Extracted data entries
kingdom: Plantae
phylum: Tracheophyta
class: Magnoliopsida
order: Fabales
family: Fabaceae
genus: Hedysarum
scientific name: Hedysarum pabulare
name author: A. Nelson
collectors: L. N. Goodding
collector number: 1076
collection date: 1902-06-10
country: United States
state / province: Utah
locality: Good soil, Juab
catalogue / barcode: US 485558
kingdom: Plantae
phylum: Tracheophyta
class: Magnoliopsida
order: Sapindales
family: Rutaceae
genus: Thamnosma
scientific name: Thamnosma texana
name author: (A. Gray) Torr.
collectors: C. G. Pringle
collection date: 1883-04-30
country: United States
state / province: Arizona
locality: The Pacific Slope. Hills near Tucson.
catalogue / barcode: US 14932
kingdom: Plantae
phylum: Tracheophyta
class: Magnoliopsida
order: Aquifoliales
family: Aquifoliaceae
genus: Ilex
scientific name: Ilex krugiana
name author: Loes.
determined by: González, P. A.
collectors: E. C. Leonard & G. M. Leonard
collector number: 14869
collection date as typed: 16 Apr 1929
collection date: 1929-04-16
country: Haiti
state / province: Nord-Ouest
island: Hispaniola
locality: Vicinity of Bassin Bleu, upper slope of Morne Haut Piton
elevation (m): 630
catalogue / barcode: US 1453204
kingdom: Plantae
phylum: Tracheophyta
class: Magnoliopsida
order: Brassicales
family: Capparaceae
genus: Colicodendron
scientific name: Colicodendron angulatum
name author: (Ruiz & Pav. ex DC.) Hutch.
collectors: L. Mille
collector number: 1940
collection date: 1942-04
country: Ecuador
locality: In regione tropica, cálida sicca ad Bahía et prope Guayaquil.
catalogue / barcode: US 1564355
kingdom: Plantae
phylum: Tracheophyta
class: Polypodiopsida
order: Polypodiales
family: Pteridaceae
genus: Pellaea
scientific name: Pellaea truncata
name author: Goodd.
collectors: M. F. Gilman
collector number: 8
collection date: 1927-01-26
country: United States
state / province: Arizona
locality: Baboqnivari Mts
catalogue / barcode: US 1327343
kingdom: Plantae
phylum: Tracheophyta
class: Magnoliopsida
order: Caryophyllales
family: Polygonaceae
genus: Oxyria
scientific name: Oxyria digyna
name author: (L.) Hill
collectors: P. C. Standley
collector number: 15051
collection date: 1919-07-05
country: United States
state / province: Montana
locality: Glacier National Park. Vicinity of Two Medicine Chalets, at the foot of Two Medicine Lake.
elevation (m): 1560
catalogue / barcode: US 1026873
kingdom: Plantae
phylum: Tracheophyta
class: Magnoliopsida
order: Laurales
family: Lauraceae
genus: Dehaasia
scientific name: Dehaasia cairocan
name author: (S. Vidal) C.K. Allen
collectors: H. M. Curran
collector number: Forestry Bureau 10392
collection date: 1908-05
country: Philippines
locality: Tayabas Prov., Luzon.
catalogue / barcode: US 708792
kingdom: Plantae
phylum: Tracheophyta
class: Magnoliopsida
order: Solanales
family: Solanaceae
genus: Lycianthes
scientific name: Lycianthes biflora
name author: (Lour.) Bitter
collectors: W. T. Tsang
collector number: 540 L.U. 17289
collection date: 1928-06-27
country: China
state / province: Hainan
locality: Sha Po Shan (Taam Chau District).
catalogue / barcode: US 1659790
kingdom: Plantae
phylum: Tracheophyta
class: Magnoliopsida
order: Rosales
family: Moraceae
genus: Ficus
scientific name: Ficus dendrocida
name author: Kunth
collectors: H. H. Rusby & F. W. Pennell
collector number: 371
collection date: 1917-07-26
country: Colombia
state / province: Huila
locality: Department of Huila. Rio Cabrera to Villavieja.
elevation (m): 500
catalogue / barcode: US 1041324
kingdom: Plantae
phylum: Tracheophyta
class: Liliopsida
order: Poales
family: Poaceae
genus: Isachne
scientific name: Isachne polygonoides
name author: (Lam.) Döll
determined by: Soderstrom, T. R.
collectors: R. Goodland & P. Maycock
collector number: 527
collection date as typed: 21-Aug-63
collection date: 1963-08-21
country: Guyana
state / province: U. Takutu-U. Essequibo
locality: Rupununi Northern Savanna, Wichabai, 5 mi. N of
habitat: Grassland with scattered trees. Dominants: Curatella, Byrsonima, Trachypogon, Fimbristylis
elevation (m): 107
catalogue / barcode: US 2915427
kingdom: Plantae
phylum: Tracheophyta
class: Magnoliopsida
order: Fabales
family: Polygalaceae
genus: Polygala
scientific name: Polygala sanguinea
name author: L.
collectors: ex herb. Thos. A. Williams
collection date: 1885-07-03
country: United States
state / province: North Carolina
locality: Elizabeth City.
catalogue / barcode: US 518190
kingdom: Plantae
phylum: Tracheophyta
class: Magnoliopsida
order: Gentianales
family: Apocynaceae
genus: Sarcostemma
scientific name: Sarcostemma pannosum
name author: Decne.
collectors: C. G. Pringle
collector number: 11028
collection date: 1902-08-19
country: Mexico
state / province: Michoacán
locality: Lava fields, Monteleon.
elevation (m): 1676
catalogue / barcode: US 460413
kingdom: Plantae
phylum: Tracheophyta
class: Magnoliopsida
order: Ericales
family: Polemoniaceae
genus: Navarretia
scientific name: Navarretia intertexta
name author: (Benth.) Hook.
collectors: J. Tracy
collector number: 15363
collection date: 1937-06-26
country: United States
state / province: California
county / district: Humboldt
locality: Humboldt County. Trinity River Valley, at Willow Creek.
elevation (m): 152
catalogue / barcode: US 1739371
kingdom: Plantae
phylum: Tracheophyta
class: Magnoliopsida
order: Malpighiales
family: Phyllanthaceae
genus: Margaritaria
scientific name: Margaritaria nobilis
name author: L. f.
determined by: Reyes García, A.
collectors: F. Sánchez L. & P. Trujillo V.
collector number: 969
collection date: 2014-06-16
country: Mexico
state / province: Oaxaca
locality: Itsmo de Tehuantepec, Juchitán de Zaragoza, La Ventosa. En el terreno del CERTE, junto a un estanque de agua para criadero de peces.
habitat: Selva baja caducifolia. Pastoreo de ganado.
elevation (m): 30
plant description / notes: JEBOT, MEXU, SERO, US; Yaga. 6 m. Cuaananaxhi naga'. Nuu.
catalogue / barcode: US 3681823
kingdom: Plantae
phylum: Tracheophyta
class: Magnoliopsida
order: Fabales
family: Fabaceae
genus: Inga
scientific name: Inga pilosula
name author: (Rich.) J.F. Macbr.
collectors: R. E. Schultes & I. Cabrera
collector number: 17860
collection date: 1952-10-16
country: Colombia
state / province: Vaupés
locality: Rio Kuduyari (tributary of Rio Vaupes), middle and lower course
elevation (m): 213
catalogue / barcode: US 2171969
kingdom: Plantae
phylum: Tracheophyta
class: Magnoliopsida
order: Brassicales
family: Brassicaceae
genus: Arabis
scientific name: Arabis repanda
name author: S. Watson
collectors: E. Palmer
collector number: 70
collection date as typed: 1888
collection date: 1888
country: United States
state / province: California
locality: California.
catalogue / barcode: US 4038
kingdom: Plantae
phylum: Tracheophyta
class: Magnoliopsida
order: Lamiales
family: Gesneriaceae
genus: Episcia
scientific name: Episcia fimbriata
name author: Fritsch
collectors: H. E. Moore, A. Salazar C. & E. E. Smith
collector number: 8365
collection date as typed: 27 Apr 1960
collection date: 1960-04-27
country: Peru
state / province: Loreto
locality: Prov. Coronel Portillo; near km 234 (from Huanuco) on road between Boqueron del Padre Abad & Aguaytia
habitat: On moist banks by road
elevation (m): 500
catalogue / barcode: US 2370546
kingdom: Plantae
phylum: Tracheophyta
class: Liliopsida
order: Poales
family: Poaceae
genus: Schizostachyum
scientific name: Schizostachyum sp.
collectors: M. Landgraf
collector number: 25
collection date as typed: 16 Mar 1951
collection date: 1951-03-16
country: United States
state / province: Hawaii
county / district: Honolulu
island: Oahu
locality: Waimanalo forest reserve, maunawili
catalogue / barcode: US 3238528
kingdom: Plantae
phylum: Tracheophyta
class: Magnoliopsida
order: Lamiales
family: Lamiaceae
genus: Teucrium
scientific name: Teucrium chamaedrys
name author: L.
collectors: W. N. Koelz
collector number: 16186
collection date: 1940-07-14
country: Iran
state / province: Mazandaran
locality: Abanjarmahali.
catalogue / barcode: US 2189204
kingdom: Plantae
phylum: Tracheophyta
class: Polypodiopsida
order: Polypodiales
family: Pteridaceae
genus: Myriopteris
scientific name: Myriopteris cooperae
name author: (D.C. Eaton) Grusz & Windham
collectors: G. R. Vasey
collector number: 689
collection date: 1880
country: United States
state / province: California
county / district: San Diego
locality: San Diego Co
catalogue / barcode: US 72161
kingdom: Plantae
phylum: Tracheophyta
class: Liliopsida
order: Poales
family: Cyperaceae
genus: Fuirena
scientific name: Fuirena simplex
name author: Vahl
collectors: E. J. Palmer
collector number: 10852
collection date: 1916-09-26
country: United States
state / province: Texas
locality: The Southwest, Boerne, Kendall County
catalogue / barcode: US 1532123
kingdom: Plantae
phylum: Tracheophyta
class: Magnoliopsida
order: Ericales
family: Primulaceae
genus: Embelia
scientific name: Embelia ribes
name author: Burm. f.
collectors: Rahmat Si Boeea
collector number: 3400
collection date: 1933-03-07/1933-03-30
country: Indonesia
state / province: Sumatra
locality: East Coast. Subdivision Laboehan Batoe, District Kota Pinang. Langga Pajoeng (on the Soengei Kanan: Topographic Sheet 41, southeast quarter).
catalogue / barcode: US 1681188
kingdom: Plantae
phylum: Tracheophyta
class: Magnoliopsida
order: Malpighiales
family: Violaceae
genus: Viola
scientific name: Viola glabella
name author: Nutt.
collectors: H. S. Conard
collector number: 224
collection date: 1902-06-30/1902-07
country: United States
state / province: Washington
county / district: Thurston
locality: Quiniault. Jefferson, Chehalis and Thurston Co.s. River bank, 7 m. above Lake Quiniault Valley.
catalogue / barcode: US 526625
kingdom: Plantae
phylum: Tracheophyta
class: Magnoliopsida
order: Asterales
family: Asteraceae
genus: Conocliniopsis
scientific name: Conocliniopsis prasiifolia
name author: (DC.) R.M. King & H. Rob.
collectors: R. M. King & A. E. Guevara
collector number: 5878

▸ **TO BE DONE**
Copy out the lines from the start of the items down to and including the line with "locality: Good soil, Juab".

▸ **EXPECTED ANSWER**
kingdom: Plantae
phylum: Tracheophyta
class: Magnoliopsida
order: Fabales
family: Fabaceae
genus: Hedysarum
scientific name: Hedysarum pabulare
name author: A. Nelson
collectors: L. N. Goodding
collector number: 1076
collection date: 1902-06-10
country: United States
state / province: Utah
locality: Good soil, Juab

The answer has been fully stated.